• [DOCUMENT EXTRACT]:
"""

What did Mary do after her career as lady’s maid? I would like to believe she finally got married. And so she did. I haven’t located her marriage certificate but I guarantee it’s dated after January 1932. This I know because Miss Morris’s will stipulated Mary would receive an annuity “if she be in my employ at the time of my death,” which death occurred on January twenty-fourth.  For a quarter century, Mary laid out the outfits for the day, washed under-linens by hand, tidied up the dressing table. Groomed Miss Morris for social events, like the holiday dinner dance at the Acorn Club, America’s first club for women of a certain social standing. And since it was Christmas, no doubt Mary wrapped Miss Morris in furs and muff for the ride to Rittenhouse Square in her Pierce Arrow limousine.

When did Mary’s heart start giving her problems? I would like to believe it never did, but unfortunately . . . Maybe it started as she climbed the stairs one morning, carrying a bouquet of roses for Miss Morris’s dressing table. Or maybe when she was a child in Bundouglas, Galway, one of Martin Toole and Mary Lyden’s brood of eight. Maybe on the roiling seas en route to America at age twenty, bringing hopes and dreams of a better life and not much else. Or later, after she became Mrs. Francis Patrick Conway.

"""

• [WHAT TO WORK ON]:
A) Decide whether each statement agrees with the passage about Mary the lady's maid. Answer yes or no for each, quoting the passage's deciding words: (i) Mary worked for Miss Morris for a quarter century; (ii) the narrator has located Mary's marriage certificate; (iii) Miss Morris's will gave Mary an annuity whether or not she was still employed by Miss Morris when Miss Morris died.
B) Carry the passage about Mary the lady's maid forward by one paragraph, starting after its final sentence.

• [RECORDS SUPPLIED]:
"""

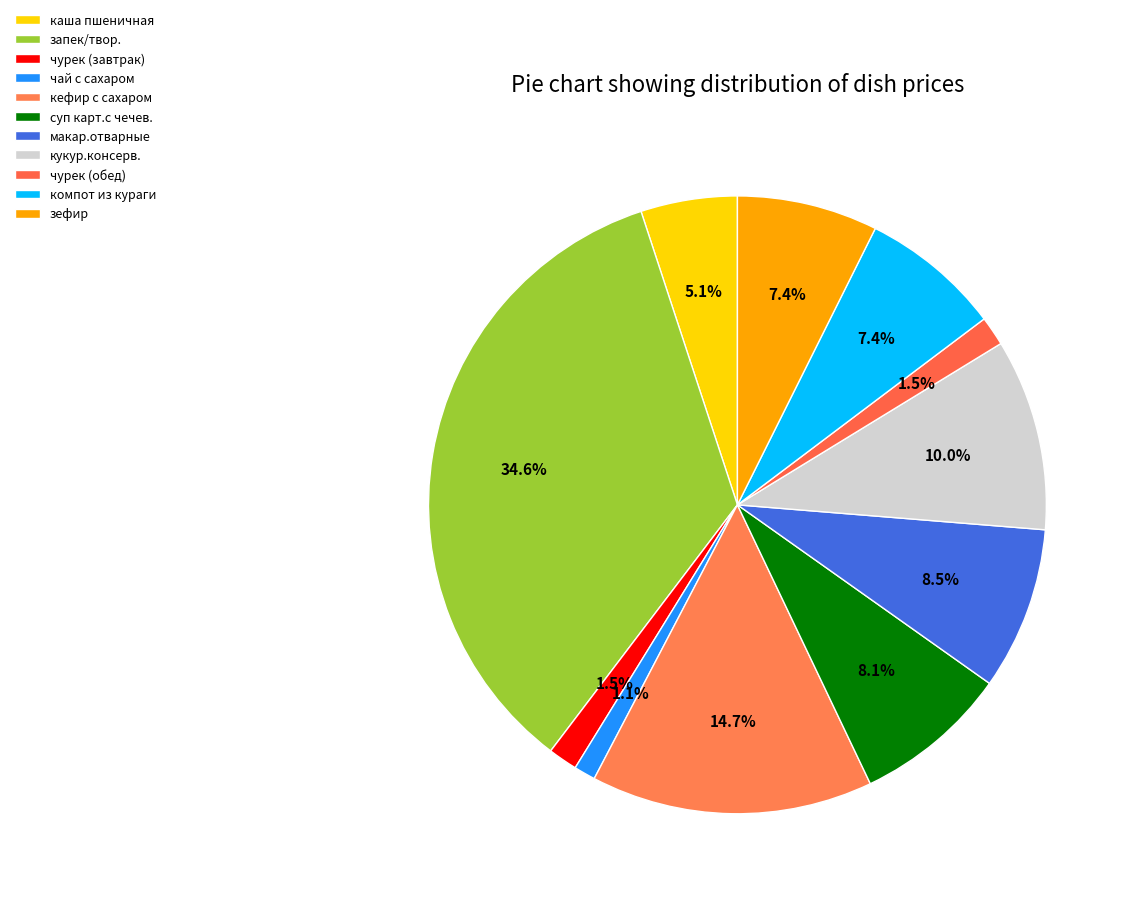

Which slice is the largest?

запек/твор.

"""
"""

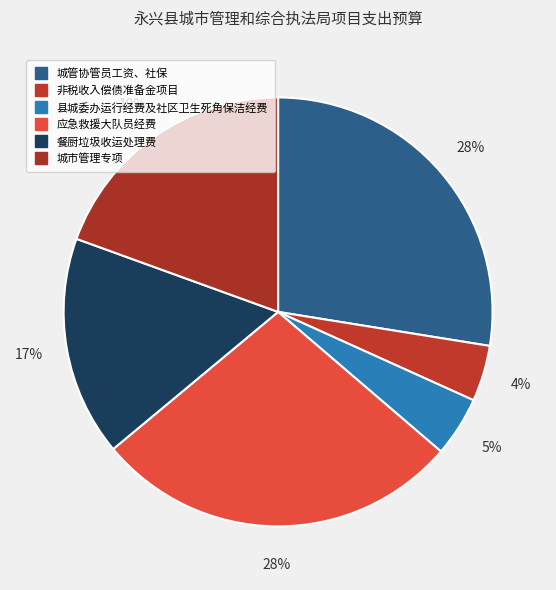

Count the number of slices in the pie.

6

"""

• [REPLIES]:
A)
(i) Yes: "For a quarter century, Mary laid out the outfits for the day"
(ii) No: "I haven’t located her marriage certificate"
(iii) No: "if she be in my employ at the time of my death"

B)
She never moved far from Compton after marriage, just up the road to Chestnut Hill, where Frank was a successful contractor. Her younger sister Jetta and newly-wedded husband Jim O’Neil—Miss Morris’s former waitress and chauffeur—didn’t move far away either. They were in Flourtown. Patrick and Ellen, two more siblings, were across the Schuylkill. Another—Katherine—in Rhode Island, and occasionally the whole kit-n-caboodle would motor up to visit her. Tom, their baby brother, would have been nearby too, chauffeuring Execs at Tastykake, except he went back to Ireland for three years right after he received a Certificate of Naturalization. When he returned to Philly, authorities ruled he had violated regulations by failing to establish permanent residence. So Tom expatriated himself, probably unintentionally.

Sometimes, Mary and Jetta, with spouses and siblings, picnicked over at Meadowbrook Lane. Near the towering gabled stone house that had been their home for many years. Where they once took care of a Quaker lady with modern sensibilities. And where, in the end, she took care of them.